In parts of Europe, casing recovery is increasingly challenged by the export of tyres to non-European markets, says Gawronski, a logistics and handling equipment company. This impacts all European countries somewhat, but it is a particular issue in the UK and Germany. Both are large-scale free markets where brokers and dealers proliferate in collecting tyres for export, often illegally to markets abroad.
Retread Casing Solutions
This can mean that retreadable casings might never reach the retreader, instead ending up on the roads in overseas markets. Recently, at the UK Tyre Recycling Association Forum, Rajiv Budhraja, Director General of India’s Automotive Tyre Manufacturer’s Association, told delegates that up to 15 per cent of the Indian tyre market was taken by imported waste tyres being put on vehicles in the country, from the UK alone that is around 500,000 “serviceable” casings taken out of the market.

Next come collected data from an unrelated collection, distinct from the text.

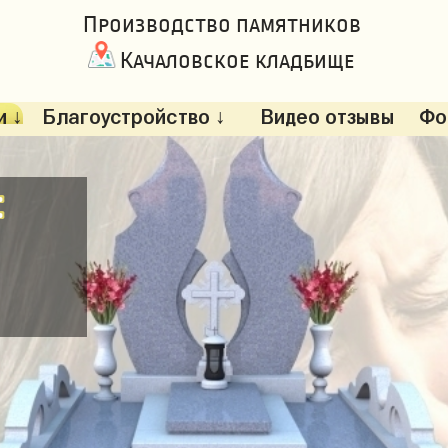
Производство памятников
Качаловское кладбище
 ↓
Благоустройство ↓
Видео отзывы
Фо
:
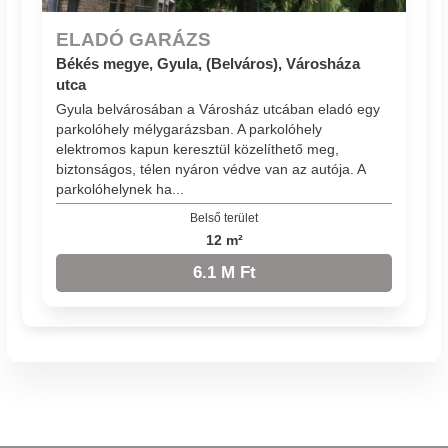
ELADÓ GARÁZS
Békés megye, Gyula, (Belváros), Városháza
utca
Gyula belvárosában a Városház utcában eladó egy
parkolóhely mélygarázsban. A parkolóhely
elektromos kapun keresztül közelíthető meg,
biztonságos, télen nyáron védve van az autója. A
parkolóhelynek ha...
Belső terület
12 m²
6.1 M Ft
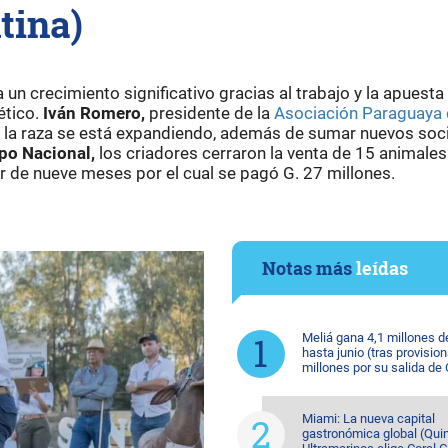
tina)
un crecimiento significativo gracias al trabajo y la apuesta
ético.
Iván Romero,
presidente de la
Asociación Paraguaya
la raza se está expandiendo, además de sumar nuevos soc
po Nacional,
los criadores cerraron la venta de 15 animale
tor de nueve meses por el cual se pagó G. 27 millones.
Notas más
leídas
Meliá gana 4,1 millones d
hasta junio (tras provision
millones por su salida de
Miami: La nueva capital
gastronómica global (Quin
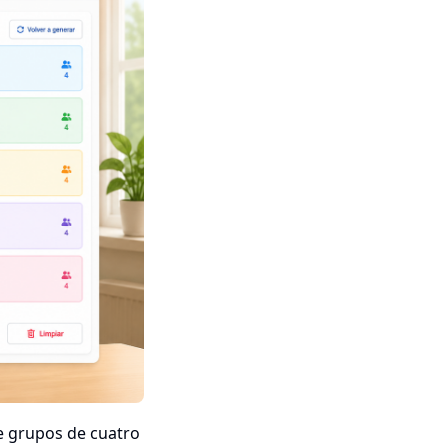
e grupos de cuatro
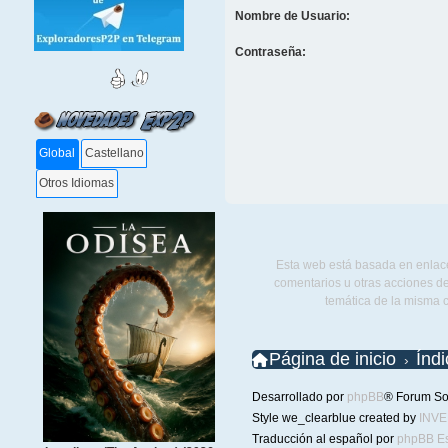
Nombre de Usuario:
Contraseña:
Global
Castellano
Otros Idiomas
Esta web está basada en enlace
comentarios u otras acciones de
temática de la misma 
Página de inicio
Índ
Desarrollado por
phpBB
® Forum So
Style we_clearblue created by
INV
Traducción al español por
phpBB E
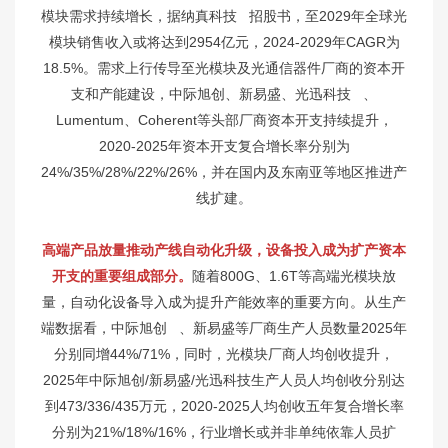
模块需求持续增长，据
纳真科技
招股书，至2029年全球光
模块销售收入或将达到2954亿元，2024-2029年CAGR为
18.5%。需求上行传导至光模块及光通信器件厂商的资本开
支和产能建设，中际旭创、新易盛、
光迅科技
、
Lumentum、Coherent等头部厂商资本开支持续提升，
2020-2025年资本开支复合增长率分别为
24%/35%/28%/22%/26%，并在国内及东南亚等地区推进产
线扩建。
高端产品放量推动产线自动化升级，设备投入成为扩产资本
开支的重要组成部分。
随着800G、1.6T等高端光模块放
量，自动化设备导入成为提升产能效率的重要方向。从生产
端数据看，
中际旭创
、新易盛等厂商生产人员数量2025年
分别同增44%/71%，同时，光模块厂商人均创收提升，
2025年中际旭创/新易盛/光迅科技生产人员人均创收分别达
到473/336/435万元，2020-2025人均创收五年复合增长率
分别为21%/18%/16%，行业增长或并非单纯依靠人员扩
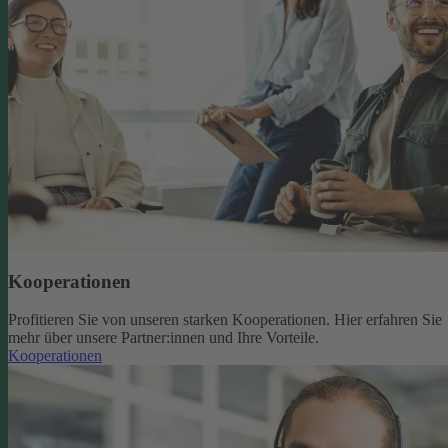
Kooperationen
Profitieren Sie von unseren starken Kooperationen. Hier erfahren Sie
mehr über unsere Partner:innen und Ihre Vorteile.
Kooperationen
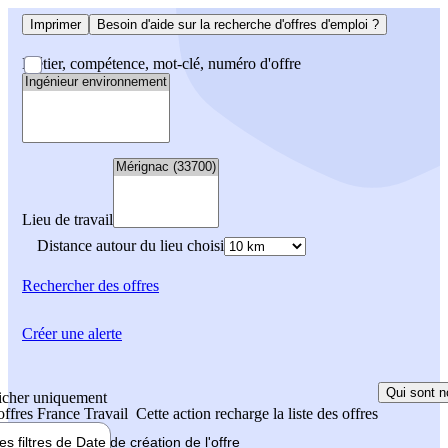
Imprimer
Besoin d'aide sur la recherche d'offres d'emploi ?
Métier, compétence, mot-clé, numéro d'offre
Lieu de travail
Distance autour du lieu choisi
Rechercher
des offres
Créer une alerte
Qui sont n
icher uniquement
 offres France Travail
Cette action recharge la liste des offres
les filtres de
Date de création
de l'offre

EPR agencies such as Aliapur have collection services and a valorisation process that ostensibly ensures that tyres are recovered and put to their best use, with retreading at the top of the tree. However, in the UK and Germany, it is all about disposing of tyres as quickly as possible, and in the current climate, it is often cheaper to bale and export than to shred for challenging markets.
One solution is for the retreaders to collect the tyres themselves. Gawronski is offering a container collection service for retreaders. The concept is simple. The casings are placed in the container by the tyre shop; when they are full, they are collected and replaced by a new container.
The container goes directly to the retreader. The retreader then valorises the tyres and can take the premium casings for their use, sell the others through the recycling chain, or even simply bale them and put them to export.
A simple solution to ensure that retreaders control the supply of casings in the face of ever more present brokers indiscriminately exporting waste tyres.